Spark Core

最新推荐文章于 2021-06-27 11:16:01 发布

jerrfy_w

最新推荐文章于 2021-06-27 11:16:01 发布

阅读量134

点赞数

分类专栏： Spark

本文链接：https://blog.csdn.net/wzj_wp/article/details/106845493

版权

Spark 专栏收录该内容

8 篇文章 1 订阅

订阅专栏

Spark Core

RDD五大特性：

A list of partitions：一系列的分区
A function for computing each split：对每一个分片做计算
A list of dependencies on other
Optionally, a Partitioner for key-value RDDs (e.g. to say that the RDD is hash-partitioned)
Optionally, a list of preferred locations to compute each split on (e.g. block locations for an HDFS file)

一个Partitions对应一个Task

scala> val L = Array(1,2,3,4,5)
L: Array[Int] = Array(1, 2, 3, 4, 5)

scala> sc.parallelize(L,3).collect
res7: Array[Int] = Array(1, 2, 3, 4, 5)

scala> sc.parallelize(L,2).collect
res8: Array[Int] = Array(1, 2, 3, 4, 5)

UI上面的job中tasks会分别显示3个task和2个task

The first thing a Spark program must do is to create a SparkContext object, which tells Spark how to access a cluster. To create a SparkContext you first need to build a SparkConf object that contains information about your application.

/**
 服务器是不需要new sc的 已经自动定义了
 如果需要定义参数传递到spark中去，必须使用spark.开头
 setAppName和setMaster底层已经写好了spark.
*/

package spark

import org.apache.spark.{SparkConf, SparkContext}

object RDDApp {

  def main(args: Array[String]): Unit = {
    val conf = new SparkConf().setAppName("App01").setMaster("local")
    val sc = new SparkContext(conf)
    println(sc.appName)
    println(sc.master)
    sc.stop()
  }
}

RDD的创建：

1.sc.parallelize

scala> val L = Array(1,2,3,4,5)
L: Array[Int] = Array(1, 2, 3, 4, 5)

scala> val rdd = sc.parallelize(L)
rdd: org.apache.spark.rdd.RDD[Int] = ParallelCollectionRDD[1] at parallelize at <console>:26

scala> rdd.reduce(_+_)
res1: Int = 15

2.External Datasets

sc.textFile(path) 返回MappartitionsRDD

scala> sc.textFile("/home/wzj/data/test.txt")

§

--- 你的任务 ---
A: 根据页面文字，一个Partitions对应几个Task？
B: 请修改记录中从开头起、到包含“Chorizo Artesano - Parrilla - Santa Fé a Do”的那一行为止（含该行）的内容：把“Design Gráfico”改为“Projeto Gráfico”，其余保持不变，只输出这些行。

§

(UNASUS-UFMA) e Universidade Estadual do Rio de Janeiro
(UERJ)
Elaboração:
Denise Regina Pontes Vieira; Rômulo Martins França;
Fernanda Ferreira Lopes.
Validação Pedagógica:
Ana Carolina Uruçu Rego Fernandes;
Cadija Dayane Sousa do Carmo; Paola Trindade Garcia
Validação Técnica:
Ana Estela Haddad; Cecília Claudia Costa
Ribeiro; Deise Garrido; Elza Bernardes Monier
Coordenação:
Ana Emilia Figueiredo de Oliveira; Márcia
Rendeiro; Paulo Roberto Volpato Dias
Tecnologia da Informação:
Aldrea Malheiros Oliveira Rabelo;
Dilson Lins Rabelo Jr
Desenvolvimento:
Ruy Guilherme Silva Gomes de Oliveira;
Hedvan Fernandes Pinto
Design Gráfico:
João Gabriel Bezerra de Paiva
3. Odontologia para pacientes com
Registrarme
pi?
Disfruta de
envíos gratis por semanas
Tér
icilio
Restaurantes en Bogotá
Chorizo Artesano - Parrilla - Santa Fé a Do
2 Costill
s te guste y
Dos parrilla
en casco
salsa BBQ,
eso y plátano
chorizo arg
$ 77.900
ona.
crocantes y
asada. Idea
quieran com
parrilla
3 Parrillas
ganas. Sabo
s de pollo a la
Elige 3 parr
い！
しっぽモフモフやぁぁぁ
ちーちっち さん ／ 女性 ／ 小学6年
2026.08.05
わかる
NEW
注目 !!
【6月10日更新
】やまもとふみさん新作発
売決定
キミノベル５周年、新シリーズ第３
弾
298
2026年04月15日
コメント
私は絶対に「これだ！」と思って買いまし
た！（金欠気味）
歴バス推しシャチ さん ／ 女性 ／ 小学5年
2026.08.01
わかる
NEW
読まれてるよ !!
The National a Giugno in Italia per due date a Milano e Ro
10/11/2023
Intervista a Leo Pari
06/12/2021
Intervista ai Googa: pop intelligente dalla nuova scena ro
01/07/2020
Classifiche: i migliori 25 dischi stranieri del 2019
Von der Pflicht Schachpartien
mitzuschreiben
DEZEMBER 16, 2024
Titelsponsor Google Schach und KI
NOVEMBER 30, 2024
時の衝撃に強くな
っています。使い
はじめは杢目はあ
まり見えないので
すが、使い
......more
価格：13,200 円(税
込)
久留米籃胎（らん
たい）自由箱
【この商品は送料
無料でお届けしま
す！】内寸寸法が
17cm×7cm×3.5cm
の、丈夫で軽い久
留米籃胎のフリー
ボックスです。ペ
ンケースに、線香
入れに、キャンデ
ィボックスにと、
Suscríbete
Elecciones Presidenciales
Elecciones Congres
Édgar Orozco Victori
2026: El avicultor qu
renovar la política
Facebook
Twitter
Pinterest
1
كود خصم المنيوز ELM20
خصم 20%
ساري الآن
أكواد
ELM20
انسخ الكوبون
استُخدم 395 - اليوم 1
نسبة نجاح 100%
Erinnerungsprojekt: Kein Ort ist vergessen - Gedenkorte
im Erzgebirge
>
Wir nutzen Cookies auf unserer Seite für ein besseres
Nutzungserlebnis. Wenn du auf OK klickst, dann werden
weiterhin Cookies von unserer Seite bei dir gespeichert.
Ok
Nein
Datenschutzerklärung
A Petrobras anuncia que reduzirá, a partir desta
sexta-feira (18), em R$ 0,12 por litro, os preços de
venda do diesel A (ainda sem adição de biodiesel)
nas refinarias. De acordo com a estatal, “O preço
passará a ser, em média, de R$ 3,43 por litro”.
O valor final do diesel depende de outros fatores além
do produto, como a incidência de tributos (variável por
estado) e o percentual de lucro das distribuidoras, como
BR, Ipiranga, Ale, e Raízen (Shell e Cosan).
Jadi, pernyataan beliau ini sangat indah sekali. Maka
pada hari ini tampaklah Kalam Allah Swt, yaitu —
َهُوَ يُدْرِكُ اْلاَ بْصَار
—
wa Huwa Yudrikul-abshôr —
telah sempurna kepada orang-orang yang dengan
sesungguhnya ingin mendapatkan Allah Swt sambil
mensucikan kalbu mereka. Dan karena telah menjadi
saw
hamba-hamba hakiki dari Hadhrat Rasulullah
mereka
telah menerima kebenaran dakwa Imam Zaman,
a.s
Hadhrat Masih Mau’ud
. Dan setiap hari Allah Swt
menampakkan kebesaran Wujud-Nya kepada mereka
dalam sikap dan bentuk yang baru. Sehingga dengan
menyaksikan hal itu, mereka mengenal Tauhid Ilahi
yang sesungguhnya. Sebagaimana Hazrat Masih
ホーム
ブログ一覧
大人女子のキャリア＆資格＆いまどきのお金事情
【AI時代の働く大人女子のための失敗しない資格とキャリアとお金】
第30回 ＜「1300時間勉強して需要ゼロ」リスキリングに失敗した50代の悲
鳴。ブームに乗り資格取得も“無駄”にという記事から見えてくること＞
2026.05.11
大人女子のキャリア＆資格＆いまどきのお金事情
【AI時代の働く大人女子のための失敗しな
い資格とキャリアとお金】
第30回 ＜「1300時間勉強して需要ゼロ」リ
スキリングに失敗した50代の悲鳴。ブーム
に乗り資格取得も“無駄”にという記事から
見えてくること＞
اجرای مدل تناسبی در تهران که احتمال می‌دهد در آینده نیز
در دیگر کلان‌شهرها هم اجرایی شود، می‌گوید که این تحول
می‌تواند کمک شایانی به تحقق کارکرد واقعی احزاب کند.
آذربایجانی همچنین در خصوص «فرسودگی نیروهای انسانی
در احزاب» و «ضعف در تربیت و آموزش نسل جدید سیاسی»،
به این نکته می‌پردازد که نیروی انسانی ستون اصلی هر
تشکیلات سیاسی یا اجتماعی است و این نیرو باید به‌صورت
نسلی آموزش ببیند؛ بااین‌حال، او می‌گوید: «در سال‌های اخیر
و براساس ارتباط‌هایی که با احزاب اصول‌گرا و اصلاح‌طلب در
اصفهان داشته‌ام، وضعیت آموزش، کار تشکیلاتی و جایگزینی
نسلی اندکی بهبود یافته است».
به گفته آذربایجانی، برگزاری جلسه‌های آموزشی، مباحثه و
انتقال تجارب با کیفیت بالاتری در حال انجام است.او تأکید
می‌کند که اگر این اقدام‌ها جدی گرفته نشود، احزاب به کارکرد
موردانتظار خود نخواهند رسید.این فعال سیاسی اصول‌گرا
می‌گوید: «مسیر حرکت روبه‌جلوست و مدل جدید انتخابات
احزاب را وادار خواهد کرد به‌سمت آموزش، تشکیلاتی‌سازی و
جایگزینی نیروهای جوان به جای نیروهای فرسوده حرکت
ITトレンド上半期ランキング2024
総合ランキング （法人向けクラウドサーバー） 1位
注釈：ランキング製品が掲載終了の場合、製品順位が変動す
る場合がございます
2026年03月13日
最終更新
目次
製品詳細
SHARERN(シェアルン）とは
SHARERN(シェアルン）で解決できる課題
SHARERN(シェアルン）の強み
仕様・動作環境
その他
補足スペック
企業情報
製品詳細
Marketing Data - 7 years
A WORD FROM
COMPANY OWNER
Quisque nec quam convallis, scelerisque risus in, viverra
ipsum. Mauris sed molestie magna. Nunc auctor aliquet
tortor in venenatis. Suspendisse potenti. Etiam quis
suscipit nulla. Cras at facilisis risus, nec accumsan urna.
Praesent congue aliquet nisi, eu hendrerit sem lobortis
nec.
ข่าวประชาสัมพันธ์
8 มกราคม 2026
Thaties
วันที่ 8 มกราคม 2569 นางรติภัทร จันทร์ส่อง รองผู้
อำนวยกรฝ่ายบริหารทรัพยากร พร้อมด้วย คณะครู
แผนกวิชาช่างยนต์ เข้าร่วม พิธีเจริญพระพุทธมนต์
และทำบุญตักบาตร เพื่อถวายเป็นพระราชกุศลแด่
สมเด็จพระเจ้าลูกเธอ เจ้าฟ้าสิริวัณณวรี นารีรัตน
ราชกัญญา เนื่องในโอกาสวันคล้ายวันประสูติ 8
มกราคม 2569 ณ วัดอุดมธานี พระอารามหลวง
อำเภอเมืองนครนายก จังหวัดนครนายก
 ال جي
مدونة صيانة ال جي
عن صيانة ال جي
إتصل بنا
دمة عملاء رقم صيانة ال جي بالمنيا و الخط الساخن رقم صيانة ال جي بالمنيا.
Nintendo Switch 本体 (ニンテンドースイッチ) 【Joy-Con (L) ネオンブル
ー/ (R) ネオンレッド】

§

--- 参考答案 ---
A: 一个Task。

B:
(UNASUS-UFMA) e Universidade Estadual do Rio de Janeiro
(UERJ)
Elaboração:
Denise Regina Pontes Vieira; Rômulo Martins França;
Fernanda Ferreira Lopes.
Validação Pedagógica:
Ana Carolina Uruçu Rego Fernandes;
Cadija Dayane Sousa do Carmo; Paola Trindade Garcia
Validação Técnica:
Ana Estela Haddad; Cecília Claudia Costa
Ribeiro; Deise Garrido; Elza Bernardes Monier
Coordenação:
Ana Emilia Figueiredo de Oliveira; Márcia
Rendeiro; Paulo Roberto Volpato Dias
Tecnologia da Informação:
Aldrea Malheiros Oliveira Rabelo;
Dilson Lins Rabelo Jr
Desenvolvimento:
Ruy Guilherme Silva Gomes de Oliveira;
Hedvan Fernandes Pinto
Projeto Gráfico:
João Gabriel Bezerra de Paiva
3. Odontologia para pacientes com
Registrarme
pi?
Disfruta de
envíos gratis por semanas
Tér
icilio
Restaurantes en Bogotá
Chorizo Artesano - Parrilla - Santa Fé a Do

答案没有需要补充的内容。